Is this a correct use of nn.Transformer?

import torch, torch.nn as nn
class A(nn.Module):
  def __init__(self):
    super().__init__()
    self.embed_src = nn.Embedding(2, 10)
    self.embed_target = nn.Embedding(2, 10)
    self.transformer = nn.Transformer(10, 2)
    self.lin = nn.Linear(10, 2)
    self.softmax = nn.Softmax(dim=-1)
  def forward(self, inp, tgt):
    embed_src = self.embed_src(inp)
    embed_target = self.embed_target(tgt)

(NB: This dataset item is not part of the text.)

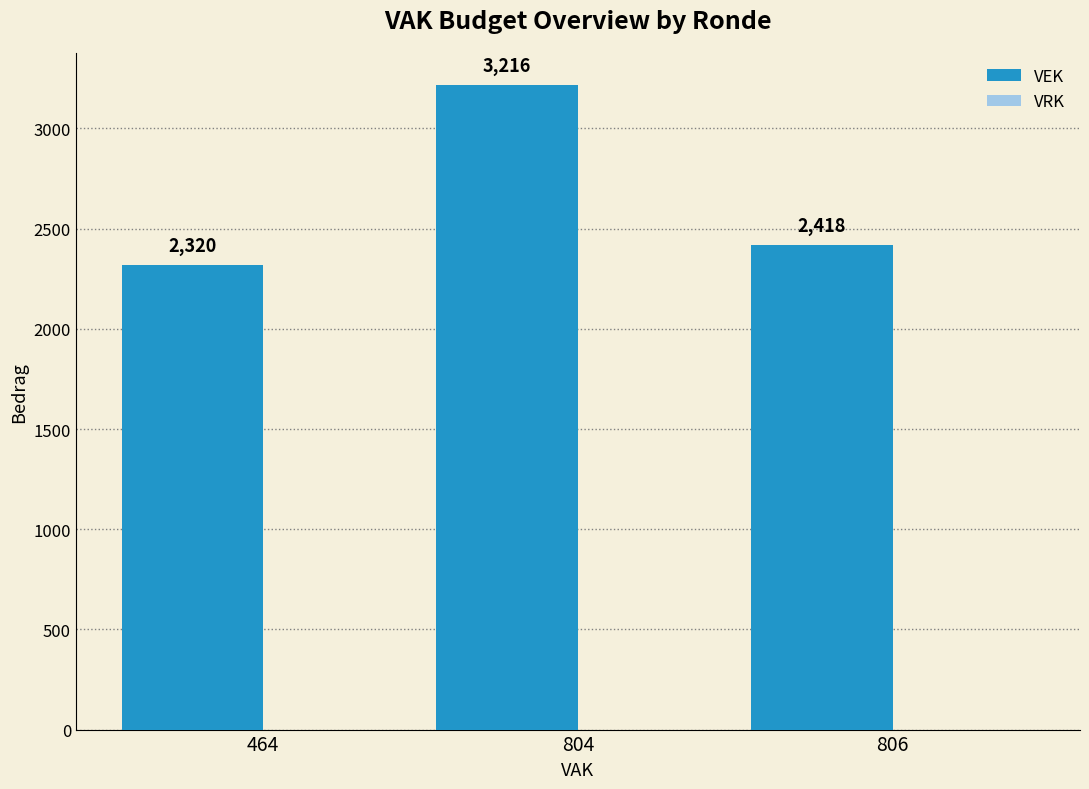

At which category does the chart reach its peak across all series?

804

    # print(embedding.shape)
    output = self.transformer(embed_src.view(len(inp), 1, -1), embed_target.view((len(tgt)), 1, -1))

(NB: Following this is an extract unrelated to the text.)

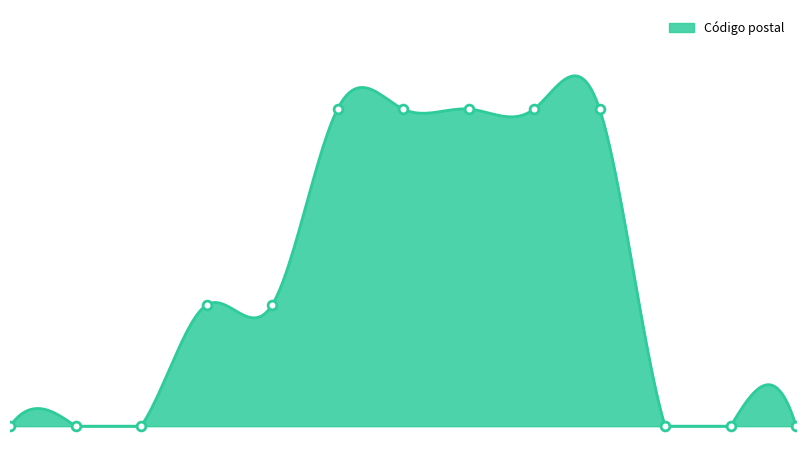

What is the ratio of the value at 27995684 to the value at 27995683?

0.4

    output = self.lin(output)
    print('output.shape', output.shape, 'output', output)
    print('embed_target', embed_target.view(2, 1, -1))

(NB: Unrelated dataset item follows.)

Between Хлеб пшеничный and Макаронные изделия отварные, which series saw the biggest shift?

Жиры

    print('softmax probabilities', self.softmax(output))
    return output.permute(0, 2, 1)
model = A()
optimizer = torch.optim.SGD(model.parameters(), lr=0.01)
dataset = [ 
            [([0, 1, 0, 1, 0, 1]), ([[0], [1]])],
            [([1, 0, 1, 0, 1, 0]), ([[1], [0]])],
            [([0, 0, 0, 0, 0, 0]), ([[0], [0]])],
            [([1, 1, 1, 1, 1, 1]), ([[1], [1]])],
            [([1, 1, 0, 0, 1, 1]), ([[0], [0]])],
            [([0, 0, 1, 1, 0, 0]), ([[1], [1]])]
           ]
tensor_dataset = []
for i in range(6):
  tensor_dataset.append([torch.tensor(dataset[i][0]), torch.tensor(dataset[i][1])])
tensor_dataset

[
[tensor([0, 1, 0, 1, 0, 1]), tensor([[0], [1]])],
[tensor([1, 0, 1, 0, 1, 0]), tensor([[1], [0]])],
[tensor([0, 0, 0, 0, 0, 0]), tensor([[0], [0]])],
[tensor([1, 1, 1, 1, 1, 1]), tensor([[1], [1]])],
[tensor([1, 1, 0, 0, 1, 1]), tensor([[0], [0]])],
[tensor([0, 0, 1, 1, 0, 0]), tensor([[1], [1]])]
]

criterion = nn.CrossEntropyLoss()
for i in range(1000):
  optimizer.zero_grad()
  print(tensor_dataset[i%6][0], tensor_dataset[i%6][1])
  loss = criterion(model(tensor_dataset[i%6][0], tensor_dataset[i%6][1]), tensor_dataset[i%6][1])
  print(loss)
  loss.backward()
  optimizer.step()

do I need to set self.embed_target requires_grad as False?
is output.permute(0, 2, 1) correct way to use with nn.CrossEntropyLoss?